◆ INFORMATION GIVEN
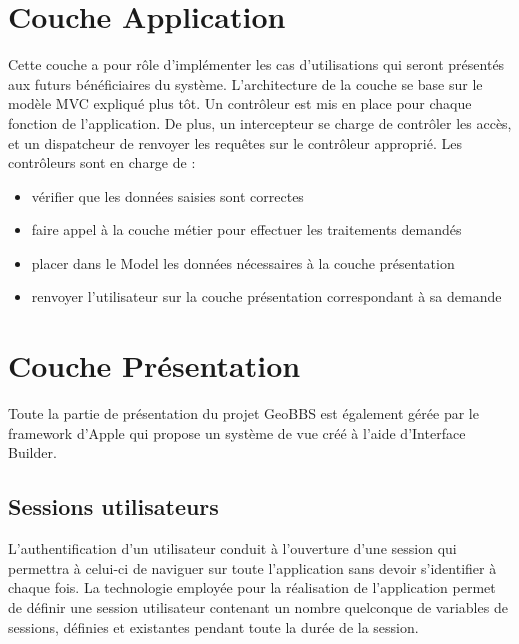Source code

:\documentclass[a4paper,12pt]{report}
\begin{document}
\begin{onehalfspace}
\section{Couche Application}
Cette couche a pour rôle d’implémenter les cas d’utilisations qui seront présentés aux futurs bénéficiaires du système. L’architecture de la couche se base sur le modèle MVC expliqué plus tôt. Un contrôleur est mis en place pour chaque fonction de l’application. De plus, un intercepteur se charge de contrôler les accès, et un dispatcheur de renvoyer les requêtes sur le contrôleur approprié. Les contrôleurs sont en charge de :
\begin{itemize}
  \item vérifier que les données saisies sont correctes
  \item faire appel à la couche métier pour effectuer les traitements demandés
  \item placer dans le Model les données nécessaires à la couche présentation
  \item renvoyer l’utilisateur sur la couche présentation correspondant à sa demande
\end{itemize}

\section{Couche Présentation}
Toute la partie de présentation du projet GeoBBS est également gérée par le framework d'Apple qui propose un système de vue créé à l'aide d'Interface Builder.

\subsection{Sessions utilisateurs}
L’authentification d’un utilisateur conduit à l’ouverture d’une session qui permettra à celui-ci de naviguer sur toute l'application sans devoir s’identifier à chaque fois. La technologie employée pour la réalisation de l'application permet de définir une session utilisateur contenant un nombre quelconque de variables de sessions, définies et existantes pendant toute la durée de la session.


\end{onehalfspace}
\end{document}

◆ WHAT YOU HAVE TO DO
Give back the records above word for word, minus any image they hold.

◆ YOUR RESPONSE
Source code

:\documentclass[a4paper,12pt]{report}
\begin{document}
\begin{onehalfspace}
\section{Couche Application}
Cette couche a pour rôle d’implémenter les cas d’utilisations qui seront présentés aux futurs bénéficiaires du système. L’architecture de la couche se base sur le modèle MVC expliqué plus tôt. Un contrôleur est mis en place pour chaque fonction de l’application. De plus, un intercepteur se charge de contrôler les accès, et un dispatcheur de renvoyer les requêtes sur le contrôleur approprié. Les contrôleurs sont en charge de :
\begin{itemize}
  \item vérifier que les données saisies sont correctes
  \item faire appel à la couche métier pour effectuer les traitements demandés
  \item placer dans le Model les données nécessaires à la couche présentation
  \item renvoyer l’utilisateur sur la couche présentation correspondant à sa demande
\end{itemize}

\section{Couche Présentation}
Toute la partie de présentation du projet GeoBBS est également gérée par le framework d'Apple qui propose un système de vue créé à l'aide d'Interface Builder.

\subsection{Sessions utilisateurs}
L’authentification d’un utilisateur conduit à l’ouverture d’une session qui permettra à celui-ci de naviguer sur toute l'application sans devoir s’identifier à chaque fois. La technologie employée pour la réalisation de l'application permet de définir une session utilisateur contenant un nombre quelconque de variables de sessions, définies et existantes pendant toute la durée de la session.


\end{onehalfspace}
\end{document}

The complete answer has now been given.